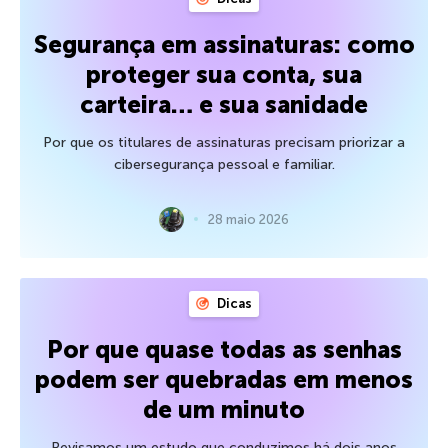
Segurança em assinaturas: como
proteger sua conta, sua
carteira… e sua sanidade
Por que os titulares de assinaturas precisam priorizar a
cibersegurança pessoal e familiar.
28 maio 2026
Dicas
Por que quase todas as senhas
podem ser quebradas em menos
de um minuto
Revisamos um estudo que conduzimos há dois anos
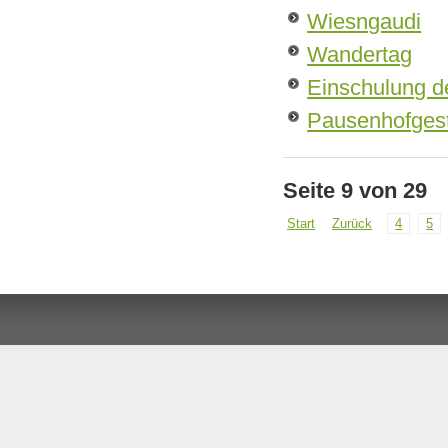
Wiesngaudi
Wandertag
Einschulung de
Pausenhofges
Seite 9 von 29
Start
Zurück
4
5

########

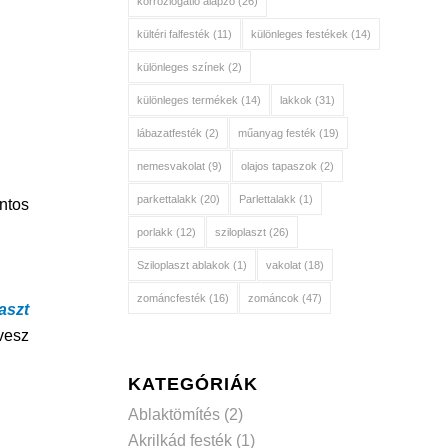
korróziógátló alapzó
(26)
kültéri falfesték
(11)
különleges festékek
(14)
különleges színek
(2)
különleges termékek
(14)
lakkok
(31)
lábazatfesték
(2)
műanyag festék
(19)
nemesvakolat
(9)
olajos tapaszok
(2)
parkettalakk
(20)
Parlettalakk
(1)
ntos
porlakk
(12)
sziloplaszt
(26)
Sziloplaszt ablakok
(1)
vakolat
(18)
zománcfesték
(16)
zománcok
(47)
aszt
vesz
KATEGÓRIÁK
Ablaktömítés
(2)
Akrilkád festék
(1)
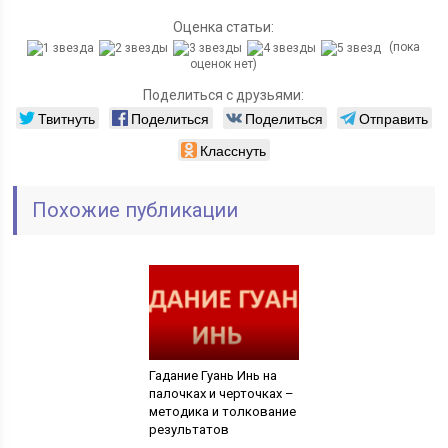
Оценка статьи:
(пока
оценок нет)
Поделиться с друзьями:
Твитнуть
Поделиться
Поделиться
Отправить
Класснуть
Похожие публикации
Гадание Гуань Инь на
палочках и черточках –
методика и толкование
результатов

########

> **Exercise instructions**: Where in the listing does the string "különleges" appear? Copy every line that has it.

> **Solution to this task**:
különleges festékek
különleges színek
különleges termékek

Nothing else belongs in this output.